It's Saturday and I'm hanging out alone at home. A is on-call this weeknd and had to go into work for a few hours. There are a million things I need to do around here but my motovation is severely lacking. Outside it's cloudy and the wind is cold with rain not far behind. I just want to curl up on the couch and read. I guess that's not such a bad way to pass a cold dreary Saturday. Even my little girl Sia has the right idea today.
I'm taking care of my younger brother's dog today since he and his wife went to South Dakota to check out a house to rent. He called me just a while ago to tell me they had signed the lease and plans to move on April 17th-only three weeks but they are holding his job and he needs to get started. He's been out of work for over a year now and finally found a position in South Dakota. Of course my mother is all gloom-and-doom about it; crying and wailing about the grandchildren moving away. I don't interfere in my brother's life or relationship but on some occasions he will ask my advice. When he was considering the position I just told him that even though I'll be sad to see them leave (they just live across and down the street from me), he can't let mom dictate the course of his life. Let's be realistic here, he's got a wife and 2 children to support and no decent job prospects here. What does a responsible person do?

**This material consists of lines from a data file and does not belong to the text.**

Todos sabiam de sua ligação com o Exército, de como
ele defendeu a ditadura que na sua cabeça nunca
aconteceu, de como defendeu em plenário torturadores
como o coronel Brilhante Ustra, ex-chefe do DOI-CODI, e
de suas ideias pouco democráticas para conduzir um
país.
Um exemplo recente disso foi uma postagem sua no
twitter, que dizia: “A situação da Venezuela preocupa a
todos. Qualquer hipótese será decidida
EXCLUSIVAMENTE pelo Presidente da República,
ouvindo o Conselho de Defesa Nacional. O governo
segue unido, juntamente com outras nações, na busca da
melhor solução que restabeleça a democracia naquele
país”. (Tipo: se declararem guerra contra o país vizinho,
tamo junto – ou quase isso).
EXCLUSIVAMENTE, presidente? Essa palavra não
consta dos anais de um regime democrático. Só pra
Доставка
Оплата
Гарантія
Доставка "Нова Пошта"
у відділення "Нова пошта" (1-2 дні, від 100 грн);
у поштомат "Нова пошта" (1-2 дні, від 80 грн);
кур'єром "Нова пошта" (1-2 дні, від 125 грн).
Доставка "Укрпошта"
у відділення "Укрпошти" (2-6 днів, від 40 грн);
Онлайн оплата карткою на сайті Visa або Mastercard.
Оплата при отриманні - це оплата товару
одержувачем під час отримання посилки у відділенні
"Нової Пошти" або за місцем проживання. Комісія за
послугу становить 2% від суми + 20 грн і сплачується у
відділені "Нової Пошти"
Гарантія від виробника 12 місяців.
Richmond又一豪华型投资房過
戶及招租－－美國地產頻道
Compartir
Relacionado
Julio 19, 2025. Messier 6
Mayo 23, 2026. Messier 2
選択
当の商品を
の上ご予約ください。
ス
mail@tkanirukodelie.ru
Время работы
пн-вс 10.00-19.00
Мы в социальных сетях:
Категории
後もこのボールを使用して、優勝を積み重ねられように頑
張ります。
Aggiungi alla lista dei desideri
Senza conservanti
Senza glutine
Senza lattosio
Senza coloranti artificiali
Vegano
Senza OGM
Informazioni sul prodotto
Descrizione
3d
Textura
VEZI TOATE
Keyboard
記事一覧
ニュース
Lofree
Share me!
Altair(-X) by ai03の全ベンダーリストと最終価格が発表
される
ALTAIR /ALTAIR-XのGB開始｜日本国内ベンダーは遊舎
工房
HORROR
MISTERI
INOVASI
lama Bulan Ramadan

Yesterday I finally forced myself at lunch to deny my natural tendencies and returned a phone call to the childhood friend who contacted me. I should have stuck with my natural stand-offish tendencies afterall. For more than 45 minutes she rattled on about her divorce, kids, dating, people from high school and having her shakras aligned. I must admit that the entire time I was thinking you've only become more cooky with age. Over and over she asked "do you remember so-and-so?" and I would honestly answer "yeah, kinda" or "not really" then she would go into a long story about what they are doing now. Honestly when I moved away I just kind of forgot (or maybe blocked ) a lot of those people. If I haven't had contact with them in 16 years then I really don't care. Finally the last 5 minutes she asked me what I was doing now and if I had ever remarried. I was honest and straight to the point and told her that for the last 10.5 years I've been in a relationship with a woman. She was silent and then said something like "oh, like companions" and I told her absolutely not. A is my best friend, lover and my wife; she makes me incredibly happy and my entire life revolves around her. By the end of the conversation she was crying and gushing about how happy she is to have found me and how much she's missed me and I'm cringing and mutteringing something polite like "yeah, it was nice to talk to you".
I have to admit that I envy A because she has several friends that she's maintained friendships with for more than 20 years. Some live in the state and others live across the country but when they get together that just seem to pick up where they left off. Time and distance seems to do nothing to deteriorate the bonds they share. I just don't have those types of relationships. I thought maybe this friend and I might re-connect since we have such a shared past but I honestly just don't feel it. Maybe I'm too judgemental or it could be I just have this overwhelming adversion to anything or anyone from the past. I'll have to keep exploring that.